* Supplied material:
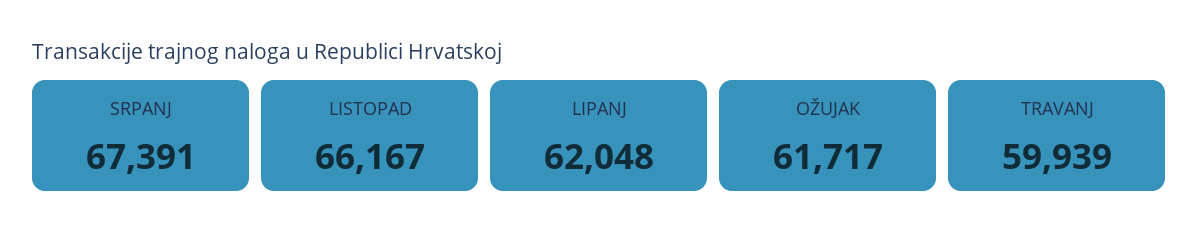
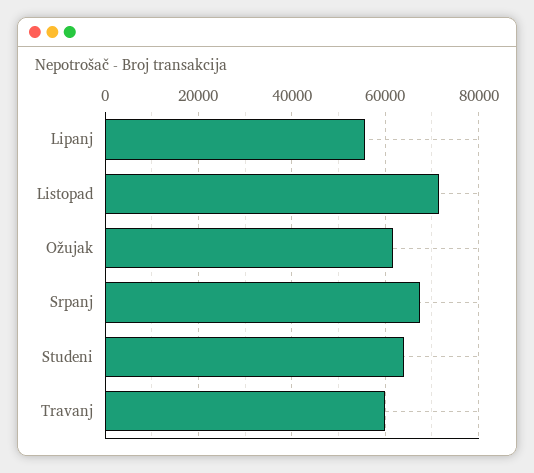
LISTOPAD: 66167 -> 72000
LIPANJ: 62048 -> 56000
Studeni: none -> 64000

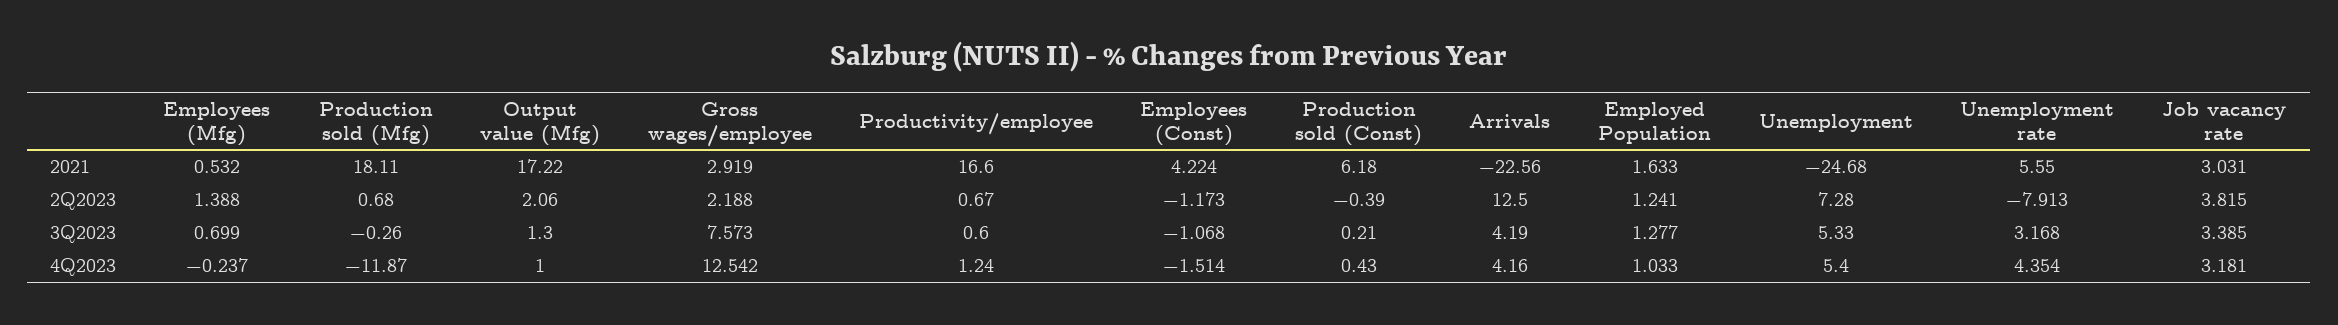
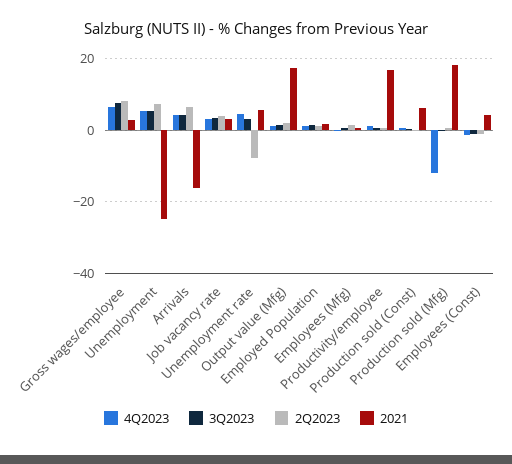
2021, Arrivals: -22.56 -> -16
2Q2023, Gross wages/employee: 2.188 -> 8
2Q2023, Arrivals: 12.5 -> 6
4Q2023, Gross wages/employee: 12.542 -> 6

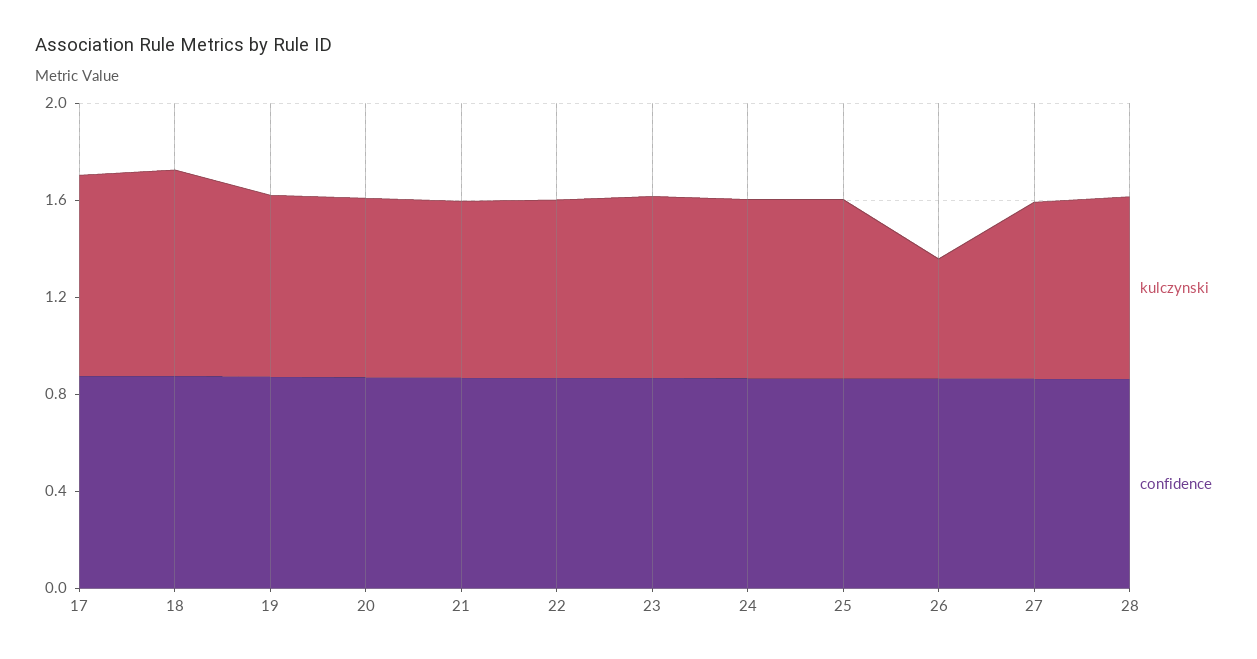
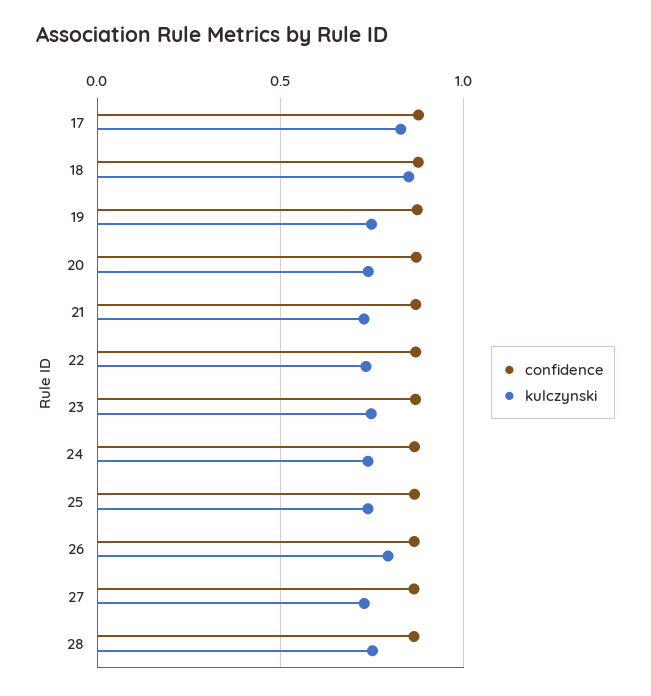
kulczynski, 26: 0.5 -> 0.8

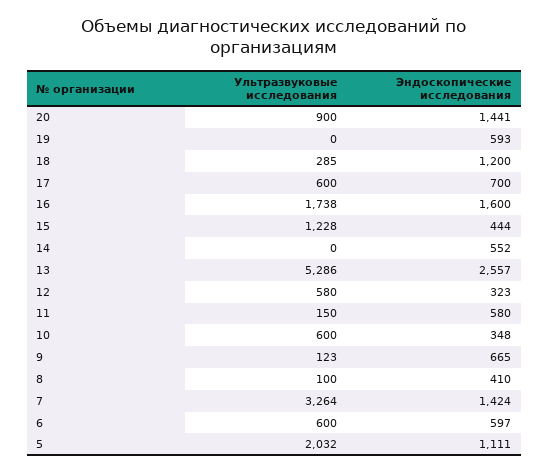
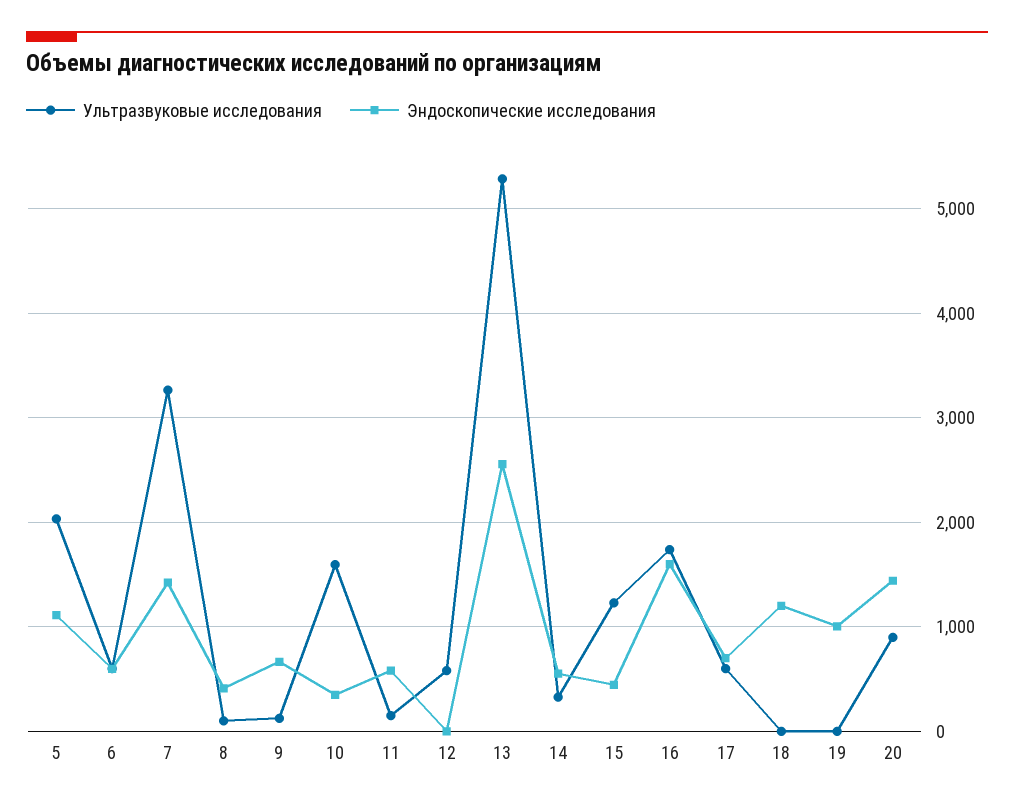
Эндоскопические исследования, 19: 593 -> 1000
Ультразвуковые исследования, 18: 285 -> 0
Ультразвуковые исследования, 14: 0 -> 300
Эндоскопические исследования, 12: 323 -> 0
Ультразвуковые исследования, 10: 600 -> 1600

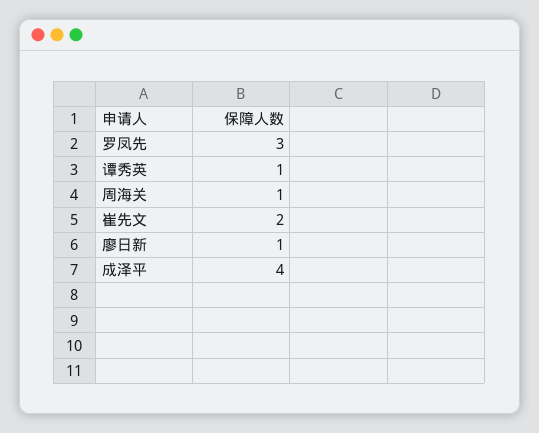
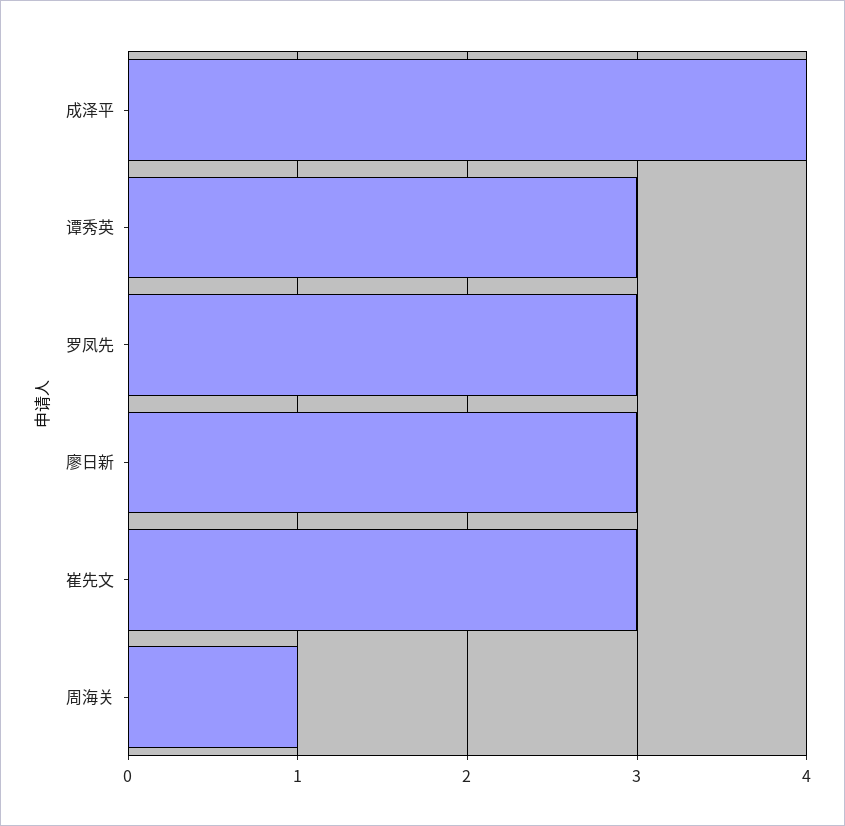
谭秀英: 1 -> 3
崔先文: 2 -> 3
廖日新: 1 -> 3

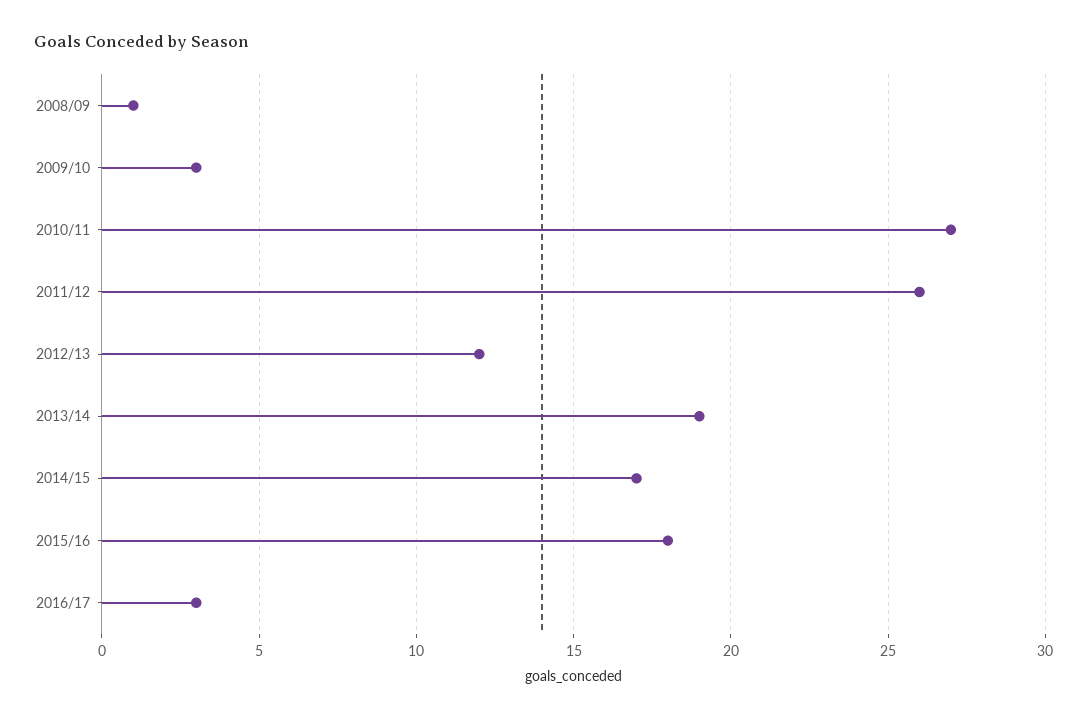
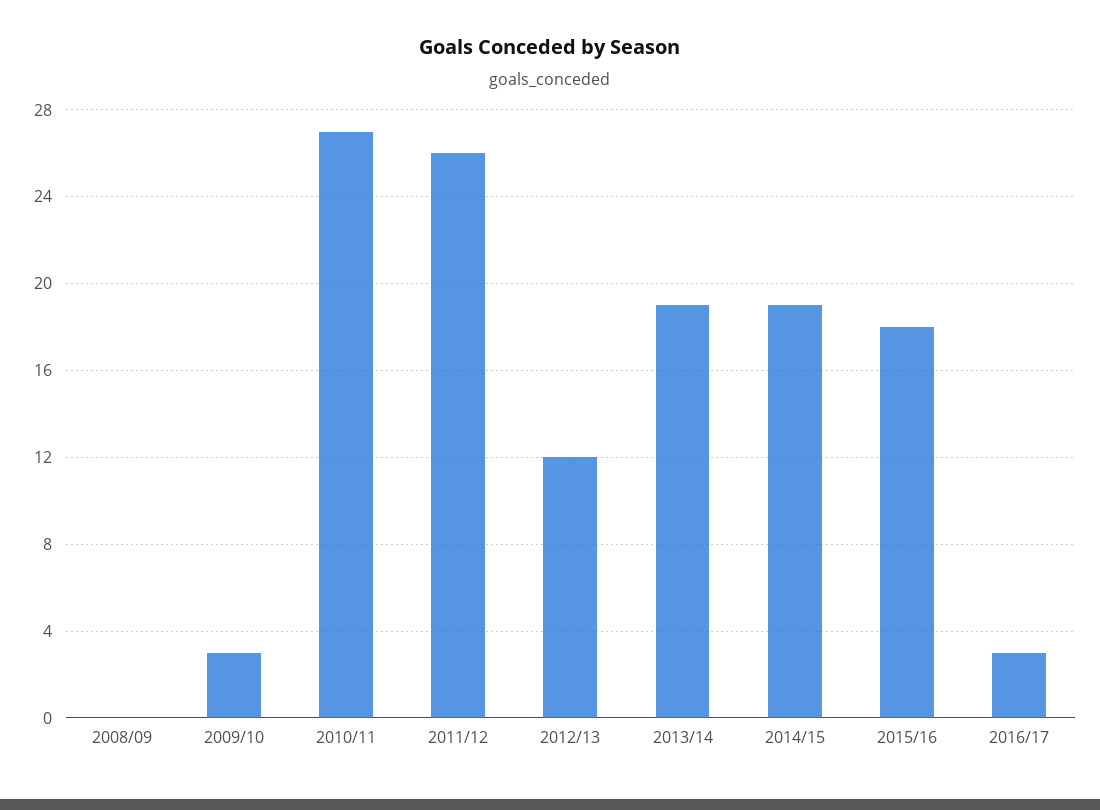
2008/09: 1 -> 0
2014/15: 17 -> 19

* Task instructions:
After reading through the material, report every line that holds "employee".

* Answer box:
2Q2023, Gross wages/employee: 2.188 -> 8
4Q2023, Gross wages/employee: 12.542 -> 6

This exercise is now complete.